> [YOUR TASK] All of the records that follow need to be copied word for word, without the pictures.

> [SUPPLIED DATA]
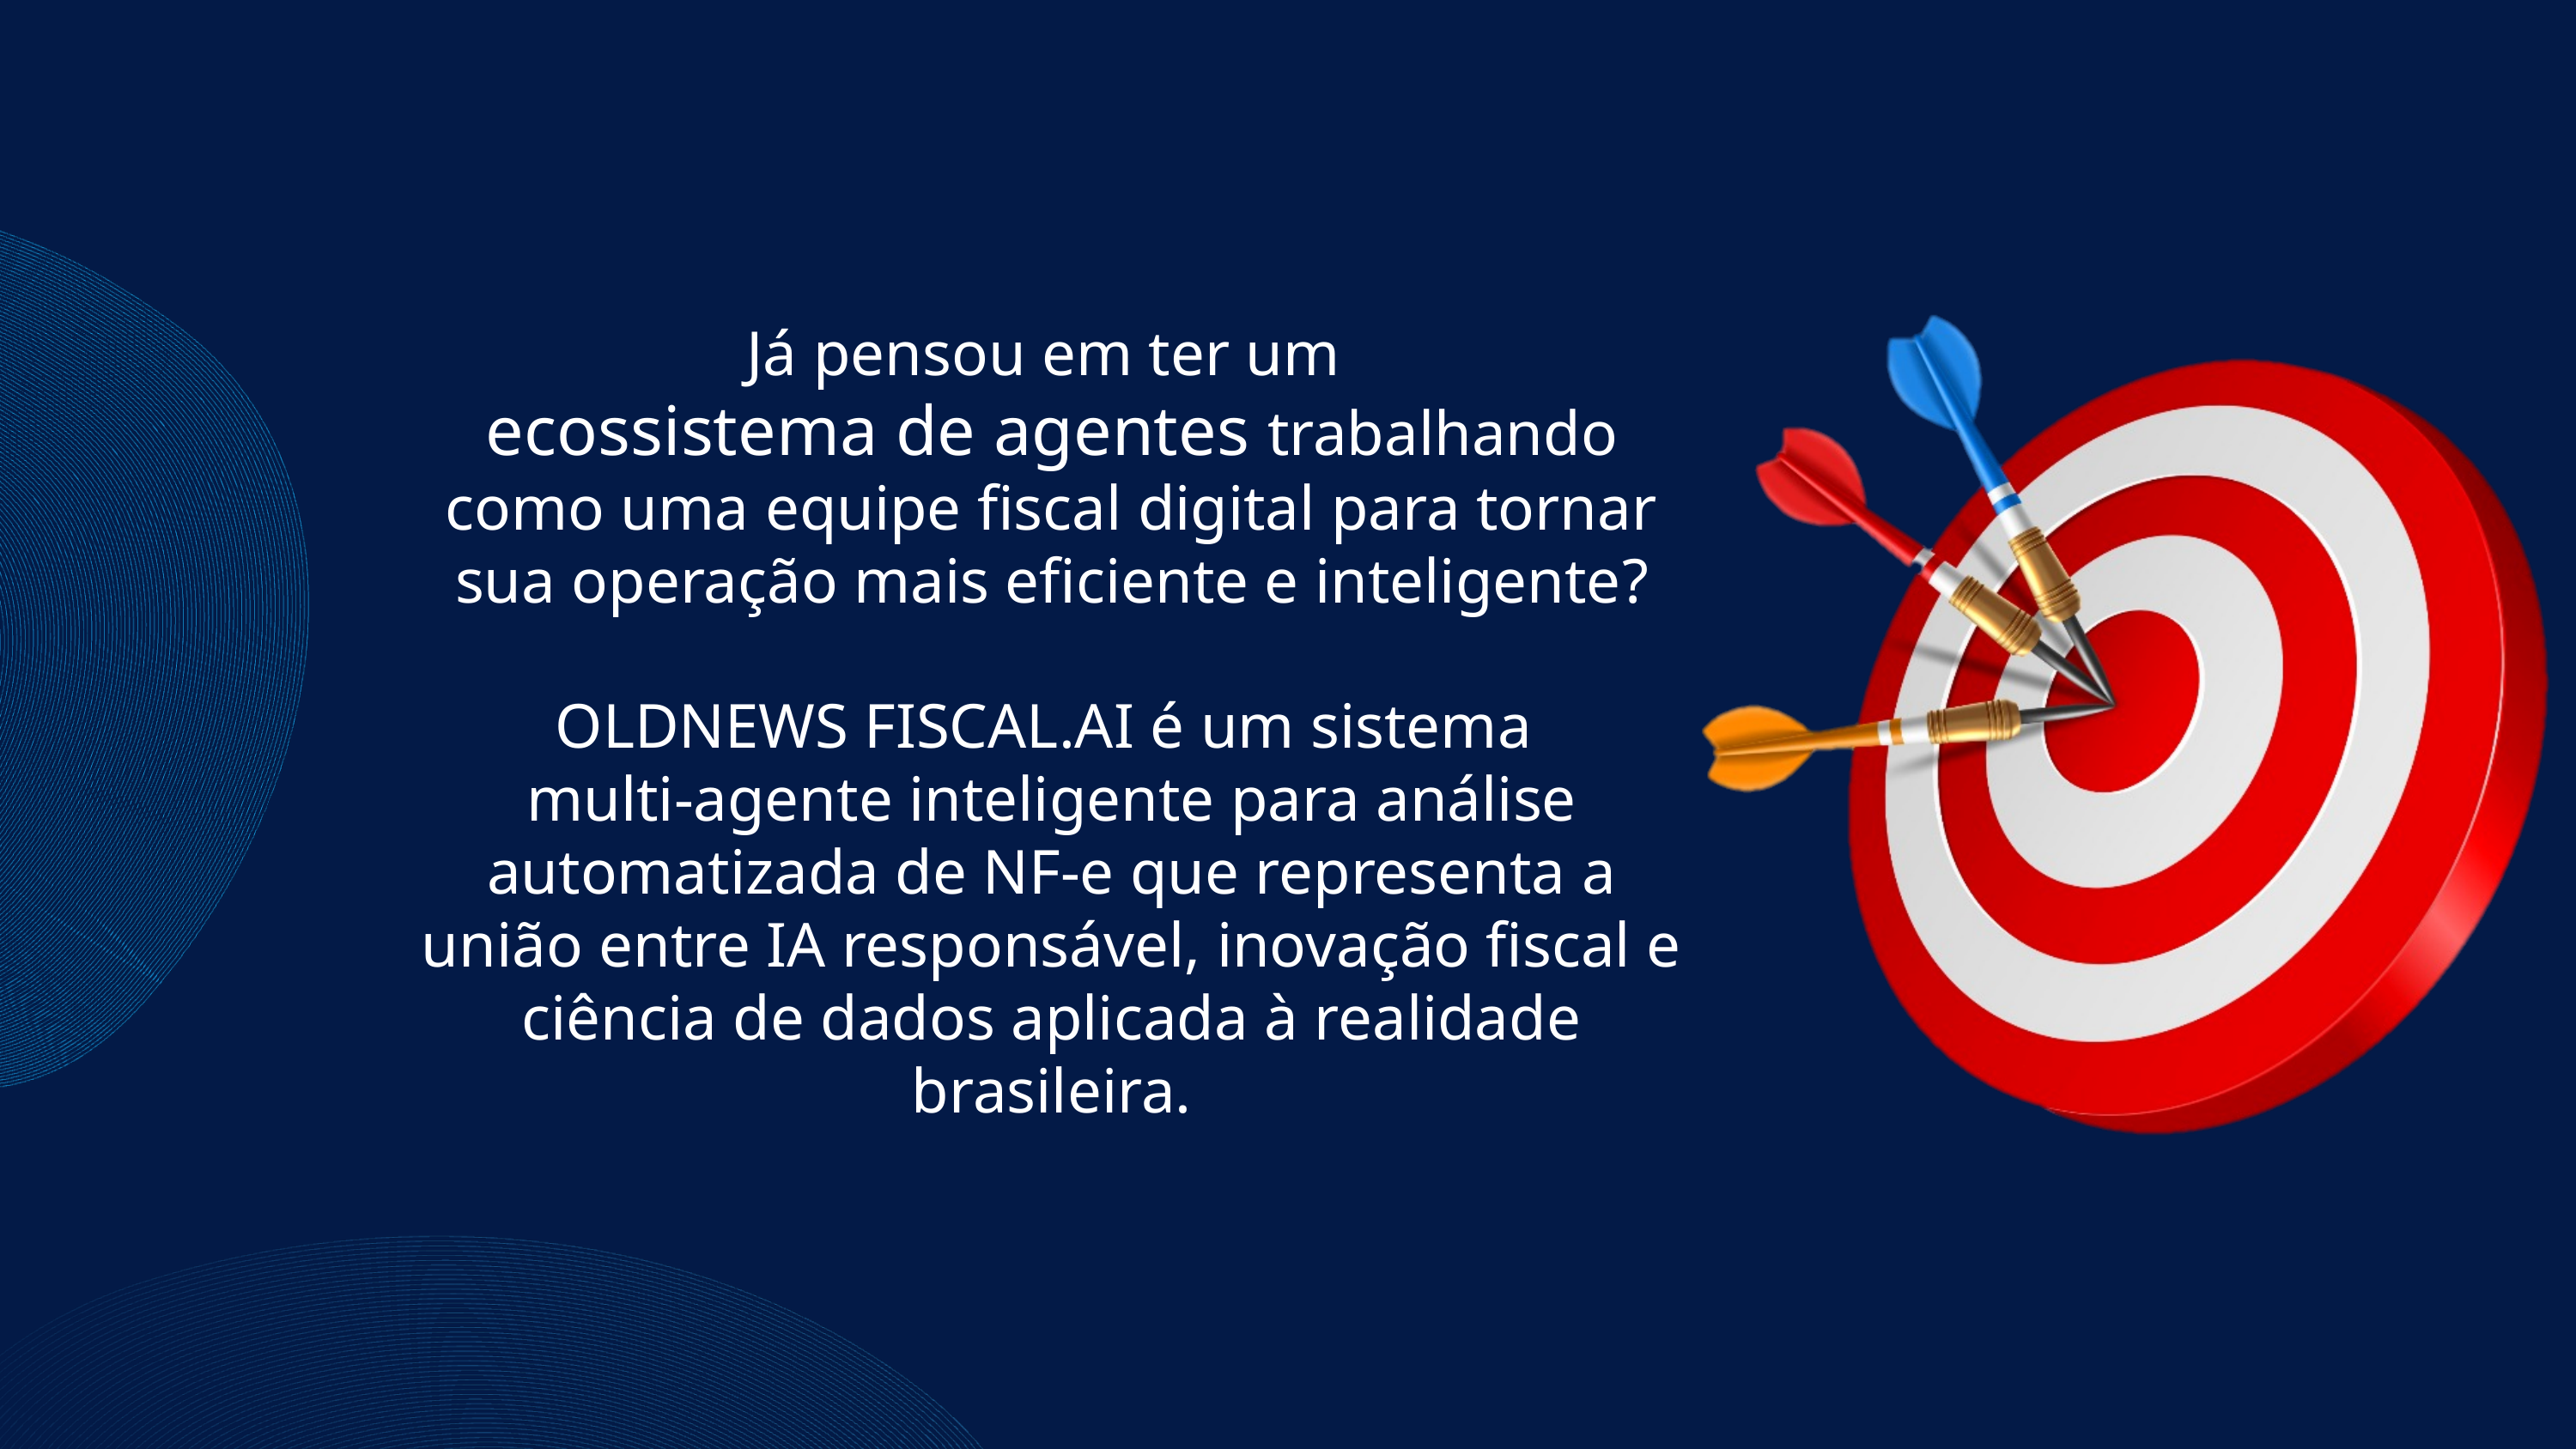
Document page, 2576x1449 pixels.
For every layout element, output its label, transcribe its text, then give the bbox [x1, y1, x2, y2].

text_box [0, 1228, 1067, 1449]
picture [1437, 37, 2576, 1411]
text_box [0, 0, 313, 1091]
text_box Já pensou em ter um ecossistema de agentes trabalhando como uma equipe fiscal digital para tornar sua operação mais eficiente e inteligente? OLDNEWS FISCAL.AI é um sistema multi-agente inteligente para análise automatizada de NF-e que representa a união entre IA responsável, inovação fiscal e ciência de dados aplicada à realidade brasileira. [397, 308, 1433, 1131]
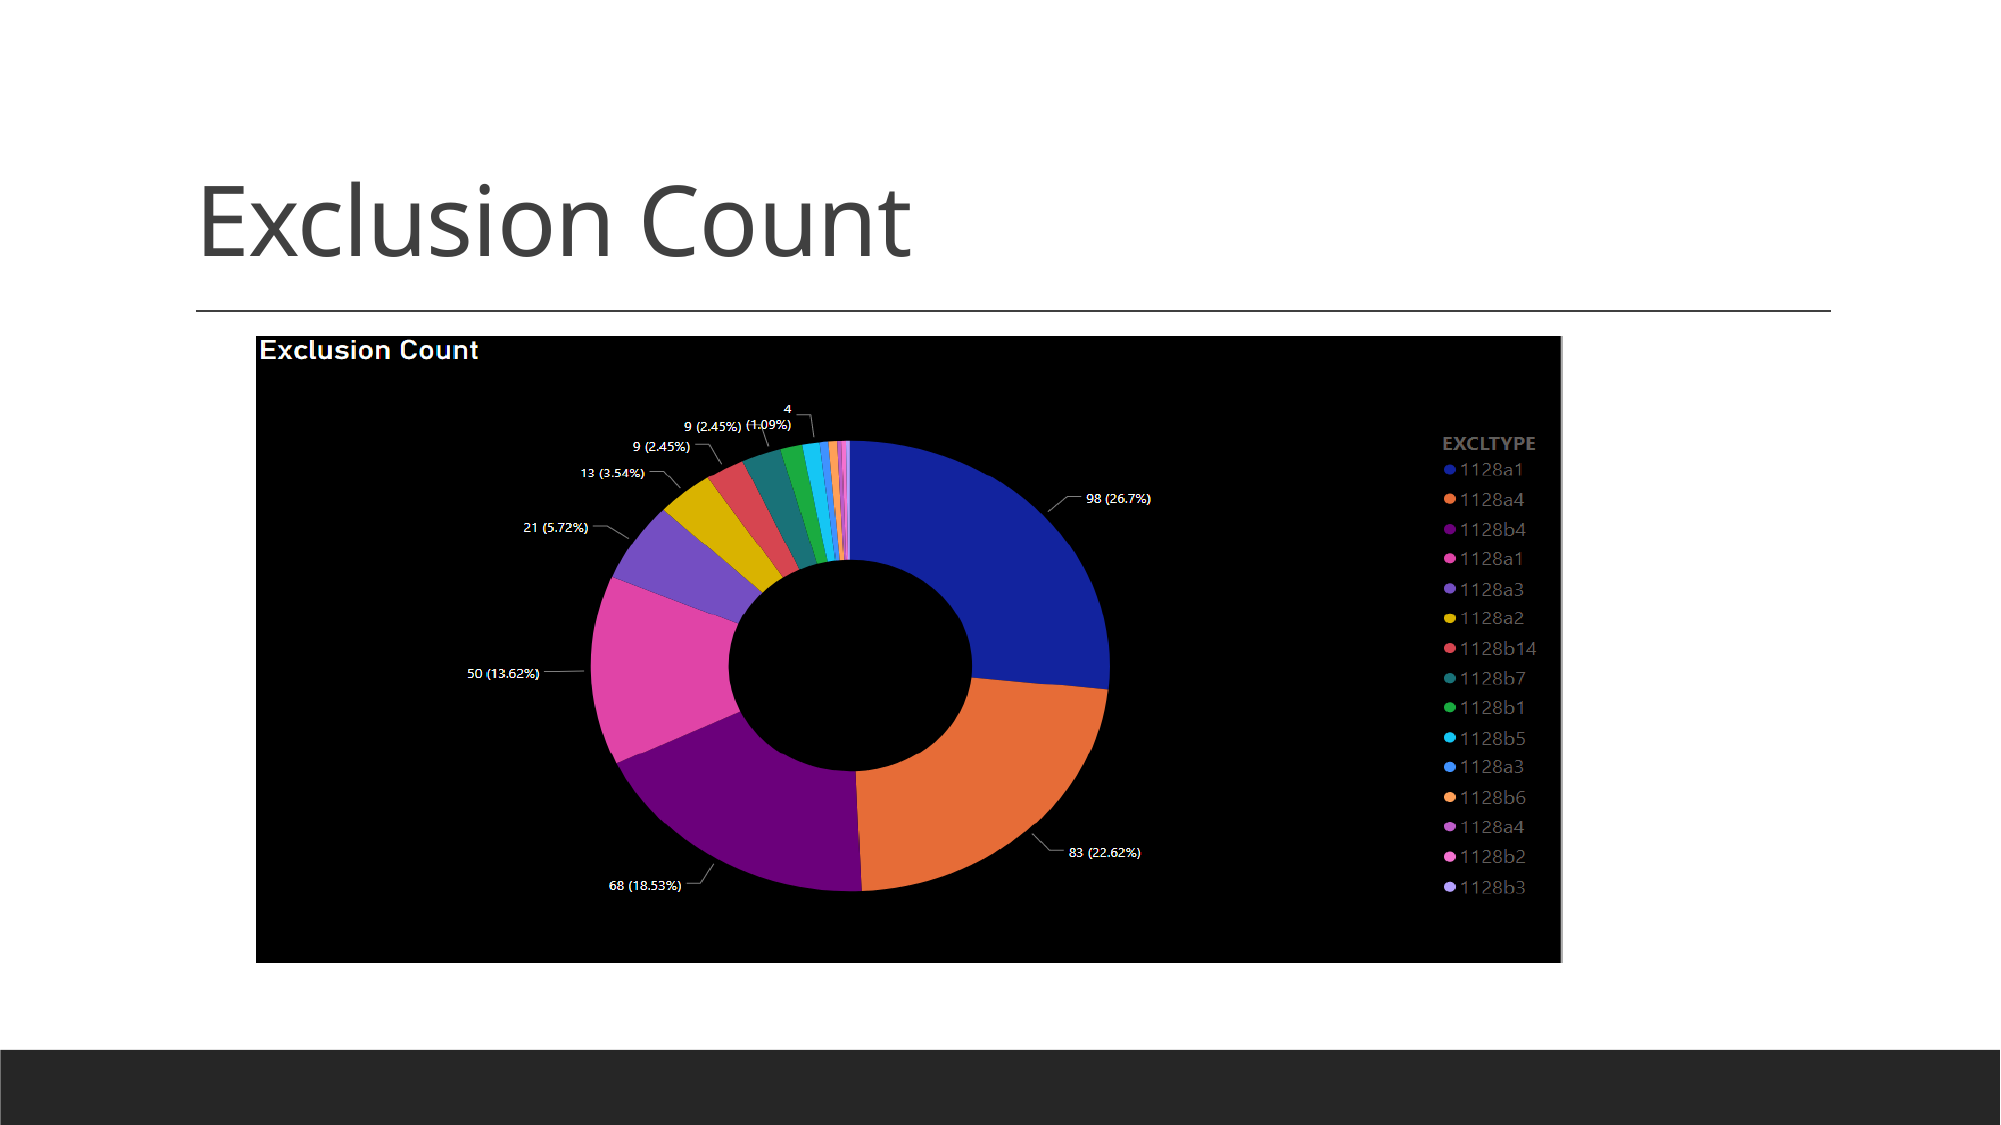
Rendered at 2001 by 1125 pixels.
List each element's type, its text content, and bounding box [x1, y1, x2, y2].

title Exclusion Count [180, 47, 1830, 285]
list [255, 335, 1563, 964]
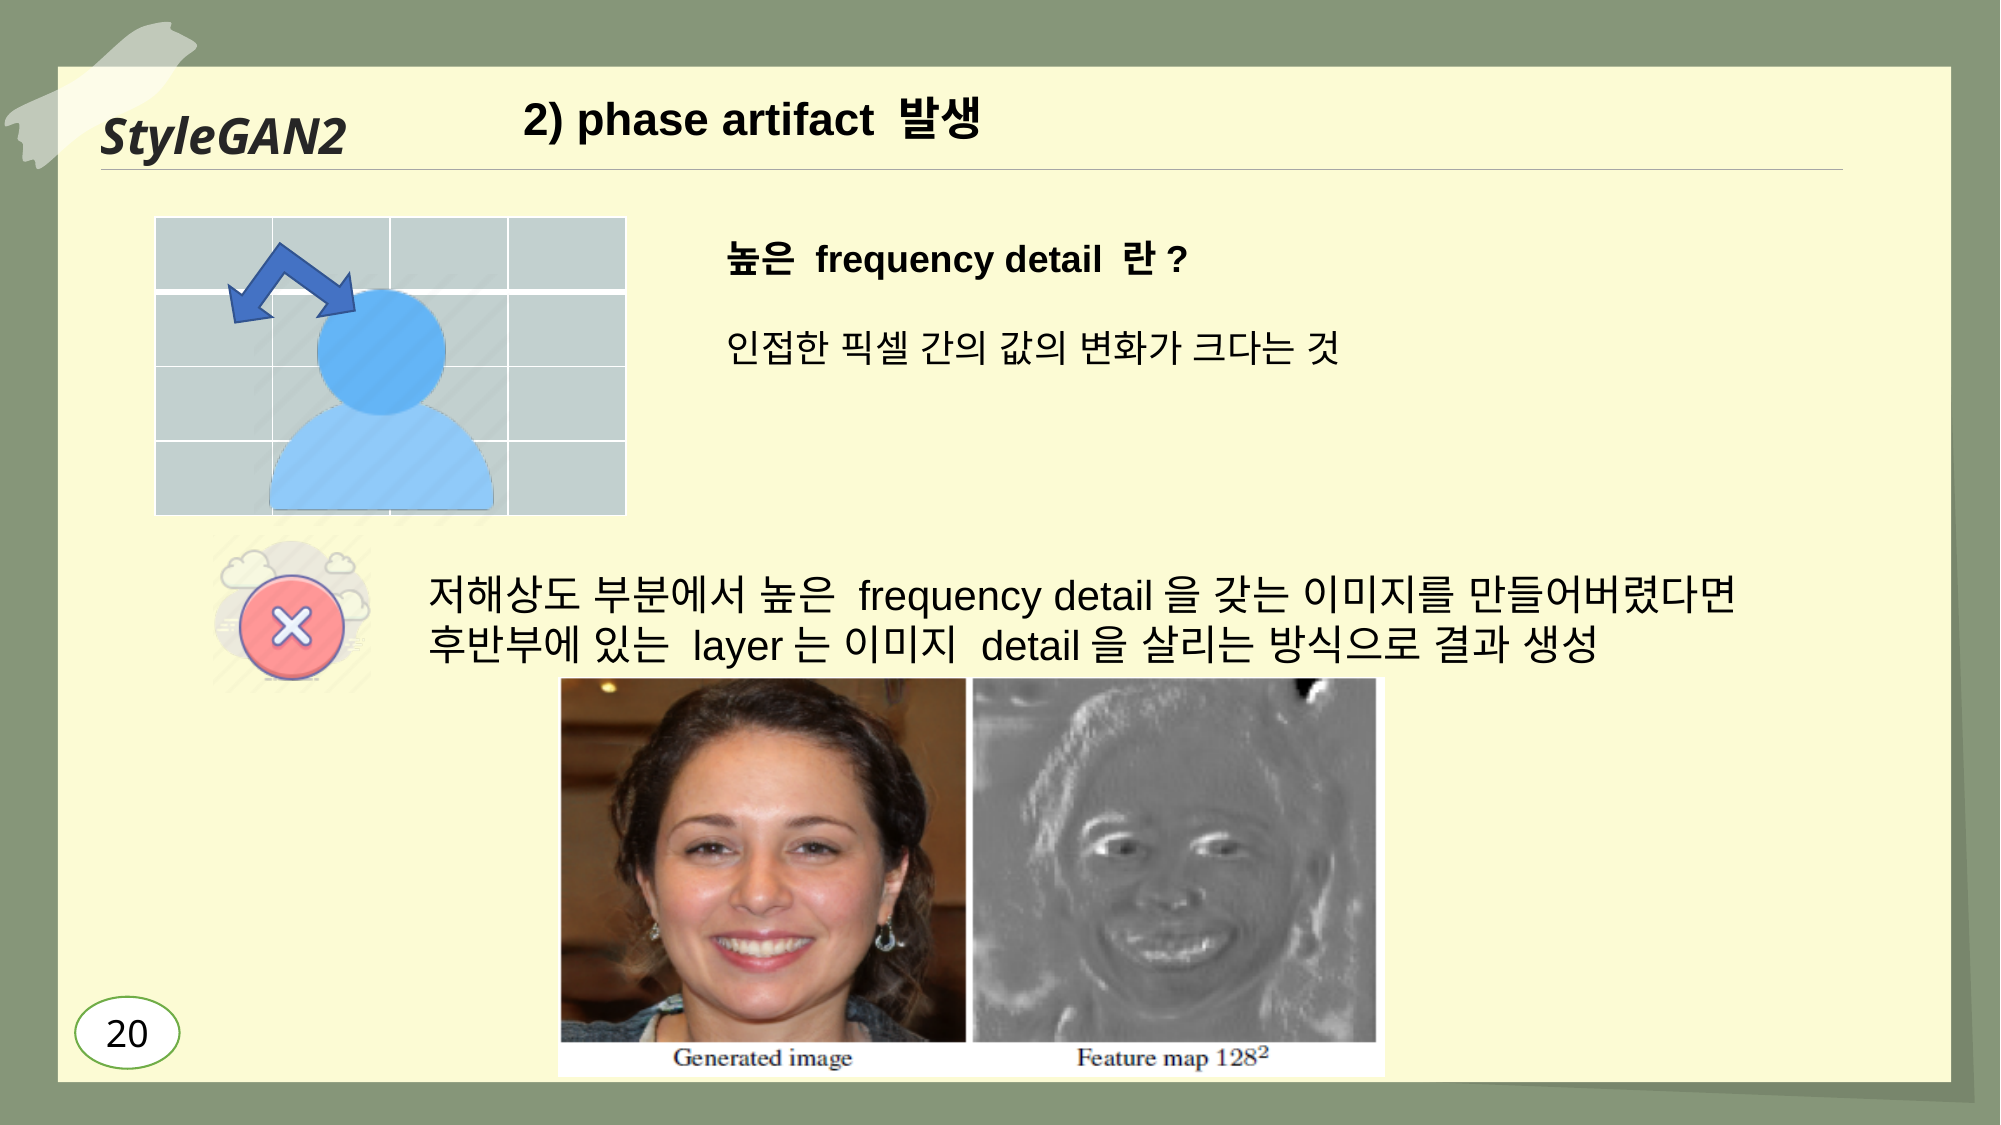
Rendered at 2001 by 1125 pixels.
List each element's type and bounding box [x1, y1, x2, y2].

> [EXERCISE RESPONSE]
Document page, 2576x1449 pixels.
For every layout element, output its label, transcribe its text, then give the bbox [x1, y1, x2, y2].

text_box [0, 1228, 1067, 1449]
picture [1437, 37, 2576, 1411]
text_box [0, 0, 313, 1091]
text_box Já pensou em ter um ecossistema de agentes trabalhando como uma equipe fiscal digital para tornar sua operação mais eficiente e inteligente? OLDNEWS FISCAL.AI é um sistema multi-agente inteligente para análise automatizada de NF-e que representa a união entre IA responsável, inovação fiscal e ciência de dados aplicada à realidade brasileira. [397, 308, 1433, 1131]
Rendered at 2001 by 1125 pixels.
List each element's type, its text content, and bounding box [x1, y1, x2, y2].

title Exclusion Count [180, 47, 1830, 285]
list [255, 335, 1563, 964]
Rendered at 2001 by 1125 pixels.
List each element's type and bounding box [x1, y1, x2, y2].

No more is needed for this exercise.